The state agency psychological consultants at the initial and reconsideration levels, Thomas Knox, Ph.D., and Mary Burkhart, Ph.D., both opined that Plaintiff had no severe mental impairments and therefore did not complete an RFC. (R. 76-77, 84-85, 91-92, 99100.) As reflected by the ALJ's finding that Plaintiff had severe mental impairments, the ALJ did not rely on the consultants' opinions. To the contrary, the ALJ found their opinions “minimally persuasive,” noting that they did not have the benefit of hearing the vocational expert's testimony or the opportunity to review subsequent records showing that Plaintiff sought treatment for mental health issues. (R. 28-29.) The findings of Drs. Knox and Burkhart cannot reasonably constitute substantial evidence for the ALJ's RFC assessment, because “as a practical matter,” the ALJ could not “have given any weight to the opinions” of the psychological consultants, “neither of whom had occasion to assess [Plaintiff's] mental RFC.” Staples v. Berryhill, No. 1:16-cv-00091-GZS, 2017 WL 1011426, at *4 (D. Me. Mar. 15, 2017) (aff'd, Mar. 30, 2017); see also Laura S. v. Soc. Sec. Admin. Comm'r, 2:18-cv-00375-JDL, 2019 WL 4046541, at *5 (D. Me. Aug. 27, 2019).
In his assessment of Plaintiff's mental RFC, therefore, the ALJ did not rely on a medical expert. The limitations resulting from cyclothymia, adjustment disorder with mixed anxiety and depressed mood, and dysthymic disorder cannot reasonably be considered a commonsense judgment “apparent to a layperson.” Manso-Pizzaro, 76 F.3d at 17. Accordingly, the ALJ's RFC assessment is not supported by substantial evidence on the record.
Plaintiff asserts several errors in the ALJ's decision, including a challenge to the ALJ's RFC assessment.
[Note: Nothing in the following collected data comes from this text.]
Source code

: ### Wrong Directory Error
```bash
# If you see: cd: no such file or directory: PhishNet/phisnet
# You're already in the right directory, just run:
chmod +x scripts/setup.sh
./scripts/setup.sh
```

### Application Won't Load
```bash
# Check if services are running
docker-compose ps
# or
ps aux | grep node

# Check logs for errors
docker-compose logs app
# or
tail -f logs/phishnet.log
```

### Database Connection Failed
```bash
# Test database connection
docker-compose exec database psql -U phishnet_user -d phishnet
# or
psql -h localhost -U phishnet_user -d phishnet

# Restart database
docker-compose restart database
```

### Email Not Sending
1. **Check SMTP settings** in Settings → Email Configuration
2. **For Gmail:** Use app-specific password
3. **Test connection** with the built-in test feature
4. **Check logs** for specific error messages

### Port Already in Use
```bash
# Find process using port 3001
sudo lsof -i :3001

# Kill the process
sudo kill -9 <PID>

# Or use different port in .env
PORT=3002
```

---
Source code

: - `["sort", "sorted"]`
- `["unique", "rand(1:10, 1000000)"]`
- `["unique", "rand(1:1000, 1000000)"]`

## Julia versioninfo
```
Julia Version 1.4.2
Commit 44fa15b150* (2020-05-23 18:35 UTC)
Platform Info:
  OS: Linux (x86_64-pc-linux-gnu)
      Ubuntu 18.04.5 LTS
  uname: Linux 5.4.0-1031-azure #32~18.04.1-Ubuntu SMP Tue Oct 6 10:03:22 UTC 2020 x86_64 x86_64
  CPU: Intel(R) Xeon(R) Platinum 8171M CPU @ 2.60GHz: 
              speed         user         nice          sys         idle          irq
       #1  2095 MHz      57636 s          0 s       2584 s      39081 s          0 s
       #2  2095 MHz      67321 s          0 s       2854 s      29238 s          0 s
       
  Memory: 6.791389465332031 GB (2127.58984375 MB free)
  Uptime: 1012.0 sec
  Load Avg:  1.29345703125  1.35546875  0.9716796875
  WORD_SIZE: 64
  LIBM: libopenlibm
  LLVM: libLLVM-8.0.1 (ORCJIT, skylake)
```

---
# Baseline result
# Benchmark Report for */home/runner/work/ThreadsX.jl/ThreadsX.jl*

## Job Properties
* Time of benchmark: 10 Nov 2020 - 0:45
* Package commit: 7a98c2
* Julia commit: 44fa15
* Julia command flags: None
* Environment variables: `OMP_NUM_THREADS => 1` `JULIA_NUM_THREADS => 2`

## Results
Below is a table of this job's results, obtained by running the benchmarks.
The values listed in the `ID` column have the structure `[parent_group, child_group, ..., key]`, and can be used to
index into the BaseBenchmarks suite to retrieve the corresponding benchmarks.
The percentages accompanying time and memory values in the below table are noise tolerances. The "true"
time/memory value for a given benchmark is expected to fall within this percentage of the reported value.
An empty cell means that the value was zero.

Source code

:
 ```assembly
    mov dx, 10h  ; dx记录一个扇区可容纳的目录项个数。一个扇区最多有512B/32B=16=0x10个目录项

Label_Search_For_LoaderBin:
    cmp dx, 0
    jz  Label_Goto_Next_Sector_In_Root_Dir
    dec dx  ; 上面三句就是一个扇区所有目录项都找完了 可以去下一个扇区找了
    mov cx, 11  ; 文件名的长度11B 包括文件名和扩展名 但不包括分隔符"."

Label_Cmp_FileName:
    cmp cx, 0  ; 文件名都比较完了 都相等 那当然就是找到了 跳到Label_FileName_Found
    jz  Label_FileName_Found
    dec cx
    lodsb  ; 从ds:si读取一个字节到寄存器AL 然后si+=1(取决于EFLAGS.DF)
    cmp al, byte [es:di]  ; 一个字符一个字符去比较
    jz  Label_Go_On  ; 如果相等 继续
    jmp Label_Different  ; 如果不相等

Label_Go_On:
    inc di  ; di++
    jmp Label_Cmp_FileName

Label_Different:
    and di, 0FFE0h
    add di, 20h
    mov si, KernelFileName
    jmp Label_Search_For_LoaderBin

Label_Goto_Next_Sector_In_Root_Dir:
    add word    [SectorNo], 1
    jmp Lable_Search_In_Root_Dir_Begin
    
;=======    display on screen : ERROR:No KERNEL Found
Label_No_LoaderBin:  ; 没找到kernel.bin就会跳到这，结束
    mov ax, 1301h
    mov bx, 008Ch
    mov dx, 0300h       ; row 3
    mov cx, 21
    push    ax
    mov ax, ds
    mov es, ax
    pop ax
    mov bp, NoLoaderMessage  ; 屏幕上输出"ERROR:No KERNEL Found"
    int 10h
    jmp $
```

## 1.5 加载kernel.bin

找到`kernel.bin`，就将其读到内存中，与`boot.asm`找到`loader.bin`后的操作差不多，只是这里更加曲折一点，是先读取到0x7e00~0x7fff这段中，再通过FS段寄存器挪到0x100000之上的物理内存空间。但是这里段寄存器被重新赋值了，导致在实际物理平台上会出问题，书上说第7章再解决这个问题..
Because I find the ALJ's RFC assessment is not supported by substantial evidence, I do not address Plaintiff's other arguments.
Conclusion
Based on the foregoing analysis, I recommend the Court vacate the administrative decision and remand the matter for further proceedings.
NOTICE
A party may file objections to those specified portions of a magistrate judge's report or proposed findings or recommended decisions entered pursuant to 28 U.S.C. § 636(b)(1)(B) for which de novo review by the district court is sought, together with a supporting memorandum, within fourteen (14) days of being served with a copy thereof. A responsive memorandum shall be filed within fourteen (14) days after the filing of the objection.
Failure to file a timely objection shall constitute a waiver of the right to de novo review by the district court and to appeal the district court's order.